Given data –
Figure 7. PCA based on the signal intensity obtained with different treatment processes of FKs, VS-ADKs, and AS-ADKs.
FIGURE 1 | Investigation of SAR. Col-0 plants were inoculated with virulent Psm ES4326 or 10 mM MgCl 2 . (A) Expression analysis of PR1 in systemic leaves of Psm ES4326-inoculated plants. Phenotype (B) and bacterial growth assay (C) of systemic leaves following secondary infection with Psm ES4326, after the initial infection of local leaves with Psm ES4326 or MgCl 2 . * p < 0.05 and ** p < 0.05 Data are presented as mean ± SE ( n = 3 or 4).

* * *

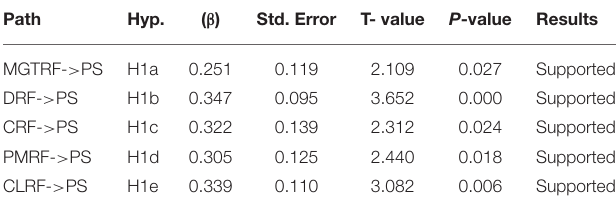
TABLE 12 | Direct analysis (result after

Task requirements – Everything from the line containing "Figure 7. PCA" through the line containing "FIGURE 1 | Investigation" in the material above should be retyped exactly, both ends included, and nothing more.

Result –
Figure 7. PCA based on the signal intensity obtained with different treatment processes of FKs, VS-ADKs, and AS-ADKs.
FIGURE 1 | Investigation of SAR. Col-0 plants were inoculated with virulent Psm ES4326 or 10 mM MgCl 2 . (A) Expression analysis of PR1 in systemic leaves of Psm ES4326-inoculated plants. Phenotype (B) and bacterial growth assay (C) of systemic leaves following secondary infection with Psm ES4326, after the initial infection of local leaves with Psm ES4326 or MgCl 2 . * p < 0.05 and ** p < 0.05 Data are presented as mean ± SE ( n = 3 or 4).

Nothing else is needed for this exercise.